— What you will do —
1. Answer these questions about the text on crying:
(a) What two significant tear triggers for adults does Dr. Ad Vingerhoets name?
(b) According to Hazzouri, what does vulnerability signal?
(c) In the example in the last paragraph, what does the boss dislike?
2. Please copy word for word the part of the text on crying between "That said, there" and "gush even harder.", inclusive.

— Document segment —

□ □ □ □ □

We cry at movies. We cry over heartbreak and loss. We cry during moments of joy and times of grief. We cry when we feel threatened or experience pain. Tears are often a response to emotional triggers in the brain—but it can be hard to predict what those triggers may be and when they'll spring a leak we can't shut off, no matter how much we want to.
According to Dr. Ad Vingerhoets, a professor of clinical psychology and author of Why Only Humans Weep: Unravelling the Mystery of Tears, there are two significant tear triggers for adults. "The first is helplessness and powerlessness," he tells The New York Times. "The second, separation and loss."Dr. Lauren Hazzouri, psychologist and founder of NOT THERAPY, describes crying as expression of vulnerability. "Vulnerability signals a need for comfort," Hazzouri tells TrueSelf. "When we're comforted, we have the opportunity to connect with another human being in a meaningful way. We require meaningful connection every bit as much as we need food and water."
There is nothing wrong with showing vulnerability, as Hazzouri points out, it can be a powerful way to secure connections with others. Of course, historically, women have been shamed for crying and dismissed in professional settings for daring to express this natural and powerful emotional response. Hey, sexism. This is all to say, you should never beat yourself for crying—whether you're in the office, at a party, or walking down the street. You are not weak or pathetic for expressing emotion. You are human, and if it makes the people you're with slightly uncomfortable, they'll get over it and life will move on.
That said, there are times you really just don't want to deal with the fuss, awkwardness or judgement that comes with a public displays of tears. Crying in certain circumstances can feel like overexposure—a breach of your mental privacy—and the social panic that comes with it only makes the waterworks gush even harder.
The good news is you got this. Your tear valve is way easier to shut off than you realize. Here's what you can do:
Here's one way you might find yourself on the verge of a puddle of tears: Your boss dislikes a project you worked hard on. That triggers a thought ("My boss thinks my work is bad"), and a painful childhood memory (that time you were punished for failing a test you studied for), and that memory is attached to early emotions you once felt way which triggered your lacrimal glands to release fluid from your eyes. Now it's all happening again.

□ □ □ □ □

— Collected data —

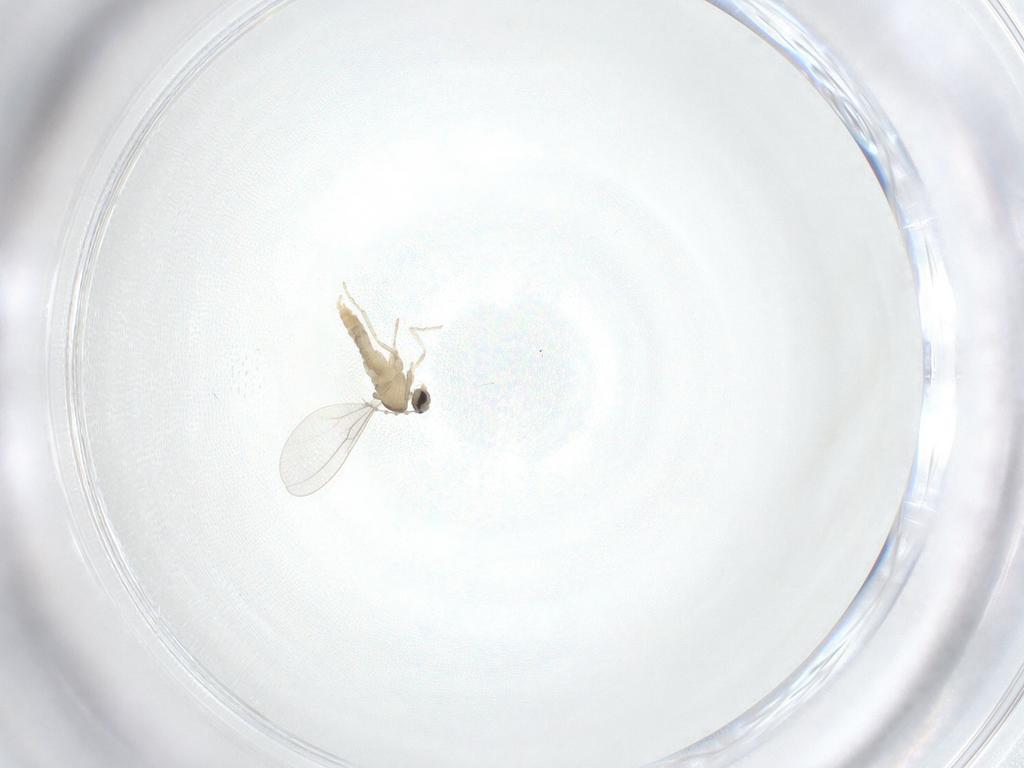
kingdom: Animalia
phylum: Arthropoda
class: Insecta
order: Diptera
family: Cecidomyiidae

□ □ □ □ □

— Per-task answers —
1.
(a) Helplessness and powerlessness, and separation and loss.
(b) A need for comfort.
(c) A project you worked hard on.

2.
That said, there are times you really just don't want to deal with the fuss, awkwardness or judgement that comes with a public displays of tears. Crying in certain circumstances can feel like overexposure—a breach of your mental privacy—and the social panic that comes with it only makes the waterworks gush even harder.